Moto rider here.
Let's be honest, these are eMotos and that distinction needs to be made clear in the nomenclature. Currently both bicycles and motorcycles are using the term "ebike" and that's half of the problem. If it is powered and has a throttle it's a motorcycle, imo.
An eBike, to me, can only be pedal assist.
This law regulates vehicles with a throttle AKA what most people would consider an electric motorcycle. ebikes (meaning e-bicycles that you need to pedal to move) are unaffected.
I see where you're coming from, but we also need to consider the mass of these vehicles, not just their speed. Person+bike at 50km/h vs pedestrian at rest means a roughly 1:1 split on the inertia after impact, and a pedestrian accelerated to 25km/h. Car at 50km/h vs person+bike at rest is a 1:10 or 1:20 split in inertia after impact, and rider accelerated to very nearly 50km/h.
IMO sharing a space with pedestrians is the lesser harm outcome if we cannot provide safe infrastructure which separates such vehicles from both cars and pedestrians.
It's not all about the impact. It's also about the chance or impact. If you're going at that speed on pedestrian zones, you'll eventually hit someone, or be very close to doing so. Pedestrians go in any direction, and can change at any time in an instant. If you go fast, no matter how fast your reflexes are, they won't be fast enough to brake in time on pedestrian zones.
The roads not being safe for non-cars is not the problem for pedestrians. Use the bike lane in those cases.
I find it so weird that some people are fine with vehicles going faster on bicycle lanes (and even worse with pavements for countries that allow that, which I also find weird, where is the pedestrian supposed to go in these cases ?). These fast vehicles make it so annoying and unsafe for other users.
I agree with you that if people want to go fast, well we already have roads for that.
Yeah, I don't think anyone would be advocating for allowing gas powered mopeds traveling at 40kph (25mph) on the sidewalk but when it's electric they somehow feel differently about it. Where ever we draw the line is going to be arbitrary but it needs to be drawn somewhere. I think 25kph (15mph) is a good limit as it's about the speed you can comfortably maintain with an acoustic bike as well. Me plus the bike is around 120kg (250lbs). That's a lot of energy hitting a pedestrian even at 15mph. It'll definitely cripple a grandmom.
I would even say that a normal bike with a >25km/h drive does not belong in public traffic. You can only put a certain amount of breaking power on a bike.
My radwagon motor tops out at 32kph, I can pedal it up to about 40kph. At 40kph I can stop in 3m on dry tarmac, about 6m in snow.
For comparison, the cars I'm forced to ride with have a 24m braking distance at 40kph, but let's be honest, there's usually doing over 50kph despite the limit, so it's more like 38-55m
Unless you mean trying to do 60 to 0km/h over a few meters is harder to stop without being launched, there is no way there is any notable limit to braking power.
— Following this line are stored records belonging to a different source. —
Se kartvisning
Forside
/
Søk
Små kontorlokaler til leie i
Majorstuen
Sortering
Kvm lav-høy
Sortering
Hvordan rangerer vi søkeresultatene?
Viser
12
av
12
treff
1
I can easily stop in half what a small car can do in any conditions, and less if I hang off the back and squeeze the seat with my thighs really hard to not launch over the bars. I could probably push it even more and do even shorter but it would need a lot more traction and front vs rear weight considerations and wear the tires super fast.
My nephew is 12 and has one of these with a throttle that can go over 35mph. His parents let him ride it anywhere (fucking irresponsible, but don’t get me started).
The fact is, because it looks like a bicycle, he’s essentially able to ride around like he’s on a motorcycle, even though he’s too young to have a drivers license and has no formal training in rules of the road.
Ok, but they really can't be used as motorcycles, regardless. You're pedalling 99% of the time, and to have any respectable range your legs are providing the majority of the power.
Throttles are a big factor enabling this legal gray market for e mopeds. Without throttles most of these bikes are basically too heavy to ride as a pedelac. This will push the trend back towards lighter, bike-like bikes.
They need to start allowing e-bikes to be registered and plated in CA. The Stark Varg EX is for sale, it's a perfectly capable street legal motorcycle but CA doesn't have Stark as a manufacturer in their system so people can't register it.
thats so dumb too. you would think the manufacturer detail should be freely written/typed out rather than a choice from a list under the assumption that they come and go like any other business. many car makes don't exist any more.
I don't understand how it is a safety issue. Plenty of people ride bikes just fine without a throttle, and if you can't get started from a stop then the bike is too heavy for your skill level.
And that's the entire problem with the throttles. They are precisely what is enabling this trend towards bigger and heavier bikes in the first place, and that is blurring the line between bikes and mopeds in ways which are inviting unwanted regulations. Ban the throttles and the ridiculous fat tire mopeds will go away.
Sure, I can ride the bike without it, but I wouldn't go on the same roads or through the same large/busy intersections if I didn't think I could react to cars being cars.
Maybe this is a stupid question, but how does the law treat "improvised" e-bikes which are pedal-powered bicycles with motors added by their owners? They aren't officially in any particular "class". I suppose they're all not street-legal...
I imagine it's one of those things where it's not technically legal, but as long as you're not doing 40 mph on your e-bike you're unlikely to be bothered about it.